=== DATA SECTION ===

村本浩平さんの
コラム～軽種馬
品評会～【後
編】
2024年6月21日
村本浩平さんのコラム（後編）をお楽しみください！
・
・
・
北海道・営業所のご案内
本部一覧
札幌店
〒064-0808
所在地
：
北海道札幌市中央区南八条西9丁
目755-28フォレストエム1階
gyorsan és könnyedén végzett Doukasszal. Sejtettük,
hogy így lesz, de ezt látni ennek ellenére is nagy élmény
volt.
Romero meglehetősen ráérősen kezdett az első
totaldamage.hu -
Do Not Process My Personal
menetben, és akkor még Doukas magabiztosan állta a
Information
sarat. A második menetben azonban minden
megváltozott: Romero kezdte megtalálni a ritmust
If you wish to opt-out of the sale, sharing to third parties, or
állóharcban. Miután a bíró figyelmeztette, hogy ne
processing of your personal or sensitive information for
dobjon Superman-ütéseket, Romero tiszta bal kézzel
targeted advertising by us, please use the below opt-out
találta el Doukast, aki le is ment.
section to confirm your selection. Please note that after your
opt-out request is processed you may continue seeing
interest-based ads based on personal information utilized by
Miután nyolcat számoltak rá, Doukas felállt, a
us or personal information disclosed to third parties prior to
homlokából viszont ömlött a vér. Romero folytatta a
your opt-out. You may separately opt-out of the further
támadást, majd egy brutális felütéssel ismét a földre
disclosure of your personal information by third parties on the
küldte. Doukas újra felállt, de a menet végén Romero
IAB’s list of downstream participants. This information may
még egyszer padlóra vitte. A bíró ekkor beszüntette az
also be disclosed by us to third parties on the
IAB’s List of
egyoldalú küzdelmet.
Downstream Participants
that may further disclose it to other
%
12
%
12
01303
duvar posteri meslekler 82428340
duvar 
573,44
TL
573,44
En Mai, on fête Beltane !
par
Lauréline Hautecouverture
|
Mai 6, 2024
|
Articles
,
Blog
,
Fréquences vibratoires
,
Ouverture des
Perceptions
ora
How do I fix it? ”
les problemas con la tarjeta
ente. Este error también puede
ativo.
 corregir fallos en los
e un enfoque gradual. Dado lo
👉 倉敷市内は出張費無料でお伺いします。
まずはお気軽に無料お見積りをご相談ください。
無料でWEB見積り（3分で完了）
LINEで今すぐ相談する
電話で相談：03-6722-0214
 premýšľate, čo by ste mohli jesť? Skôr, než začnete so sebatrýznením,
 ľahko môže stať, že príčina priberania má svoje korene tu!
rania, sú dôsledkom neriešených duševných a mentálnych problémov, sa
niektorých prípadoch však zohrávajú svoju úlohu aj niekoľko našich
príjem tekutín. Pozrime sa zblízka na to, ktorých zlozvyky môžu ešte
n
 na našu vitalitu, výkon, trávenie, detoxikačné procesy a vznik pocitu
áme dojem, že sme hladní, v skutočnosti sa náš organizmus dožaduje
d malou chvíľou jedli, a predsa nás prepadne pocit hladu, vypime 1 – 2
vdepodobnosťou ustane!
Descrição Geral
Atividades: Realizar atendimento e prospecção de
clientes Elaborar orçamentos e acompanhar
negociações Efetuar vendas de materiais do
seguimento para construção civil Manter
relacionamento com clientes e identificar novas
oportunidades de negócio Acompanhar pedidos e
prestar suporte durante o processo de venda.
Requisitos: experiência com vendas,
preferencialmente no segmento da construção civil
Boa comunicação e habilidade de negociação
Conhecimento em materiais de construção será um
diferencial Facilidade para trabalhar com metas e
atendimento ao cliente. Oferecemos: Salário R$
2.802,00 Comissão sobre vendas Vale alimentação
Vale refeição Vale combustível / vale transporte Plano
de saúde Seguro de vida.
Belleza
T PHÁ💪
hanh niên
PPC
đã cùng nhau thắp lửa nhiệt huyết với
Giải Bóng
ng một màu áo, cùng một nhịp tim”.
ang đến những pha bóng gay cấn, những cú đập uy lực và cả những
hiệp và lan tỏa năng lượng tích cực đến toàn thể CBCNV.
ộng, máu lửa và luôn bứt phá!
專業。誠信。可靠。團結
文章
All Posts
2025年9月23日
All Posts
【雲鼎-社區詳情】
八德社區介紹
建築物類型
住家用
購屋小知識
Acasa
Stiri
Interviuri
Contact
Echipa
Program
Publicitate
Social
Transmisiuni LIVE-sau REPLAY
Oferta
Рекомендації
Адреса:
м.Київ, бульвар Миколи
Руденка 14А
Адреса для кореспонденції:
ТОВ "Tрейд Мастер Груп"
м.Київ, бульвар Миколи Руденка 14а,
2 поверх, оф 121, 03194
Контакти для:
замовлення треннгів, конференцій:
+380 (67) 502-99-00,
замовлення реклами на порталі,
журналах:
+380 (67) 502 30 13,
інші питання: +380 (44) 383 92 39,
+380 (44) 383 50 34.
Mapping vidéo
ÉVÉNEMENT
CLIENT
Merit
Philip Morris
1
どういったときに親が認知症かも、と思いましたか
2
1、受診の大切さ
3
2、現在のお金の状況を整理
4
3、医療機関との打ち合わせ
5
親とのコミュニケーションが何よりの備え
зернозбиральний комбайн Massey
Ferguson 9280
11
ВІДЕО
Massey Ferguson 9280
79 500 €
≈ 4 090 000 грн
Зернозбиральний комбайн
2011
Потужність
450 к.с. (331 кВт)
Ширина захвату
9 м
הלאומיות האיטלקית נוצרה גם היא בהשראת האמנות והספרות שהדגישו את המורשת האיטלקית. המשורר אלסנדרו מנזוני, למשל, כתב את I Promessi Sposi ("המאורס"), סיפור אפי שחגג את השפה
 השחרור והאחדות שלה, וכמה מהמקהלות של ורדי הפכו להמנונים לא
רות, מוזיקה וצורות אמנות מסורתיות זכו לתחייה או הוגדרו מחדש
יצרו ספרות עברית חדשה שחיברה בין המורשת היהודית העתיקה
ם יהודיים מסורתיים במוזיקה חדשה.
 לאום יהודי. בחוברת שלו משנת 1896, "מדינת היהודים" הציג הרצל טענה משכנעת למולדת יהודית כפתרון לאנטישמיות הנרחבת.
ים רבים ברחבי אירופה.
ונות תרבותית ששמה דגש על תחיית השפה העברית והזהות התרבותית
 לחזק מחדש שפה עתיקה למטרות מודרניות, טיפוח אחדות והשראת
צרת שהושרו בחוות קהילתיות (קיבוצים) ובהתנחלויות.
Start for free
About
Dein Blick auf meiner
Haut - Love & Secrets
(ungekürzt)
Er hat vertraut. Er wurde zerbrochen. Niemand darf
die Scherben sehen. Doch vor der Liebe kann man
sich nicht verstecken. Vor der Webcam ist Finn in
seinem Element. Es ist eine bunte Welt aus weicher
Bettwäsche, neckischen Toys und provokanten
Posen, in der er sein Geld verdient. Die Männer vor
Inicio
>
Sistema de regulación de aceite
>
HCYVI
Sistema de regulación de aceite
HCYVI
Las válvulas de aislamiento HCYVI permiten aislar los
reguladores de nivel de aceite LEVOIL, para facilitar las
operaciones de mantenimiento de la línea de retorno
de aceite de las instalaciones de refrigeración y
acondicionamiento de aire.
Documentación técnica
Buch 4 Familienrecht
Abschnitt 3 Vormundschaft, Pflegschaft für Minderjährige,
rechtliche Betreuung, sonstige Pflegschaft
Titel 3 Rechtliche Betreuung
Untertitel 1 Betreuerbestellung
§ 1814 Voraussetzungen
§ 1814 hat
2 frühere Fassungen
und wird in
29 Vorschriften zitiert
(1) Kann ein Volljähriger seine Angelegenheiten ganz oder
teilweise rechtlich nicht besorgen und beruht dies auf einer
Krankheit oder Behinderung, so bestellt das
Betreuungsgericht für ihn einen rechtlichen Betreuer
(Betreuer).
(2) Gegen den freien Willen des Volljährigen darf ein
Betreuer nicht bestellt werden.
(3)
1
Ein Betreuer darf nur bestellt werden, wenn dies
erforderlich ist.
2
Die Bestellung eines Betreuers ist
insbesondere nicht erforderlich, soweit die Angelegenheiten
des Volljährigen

===

:: JOB ::
Every line in the data that holds "Vale" should be copied out.

:: ANSWER TO THIS TASK ::
2.802,00 Comissão sobre vendas Vale alimentação
Vale refeição Vale combustível / vale transporte Plano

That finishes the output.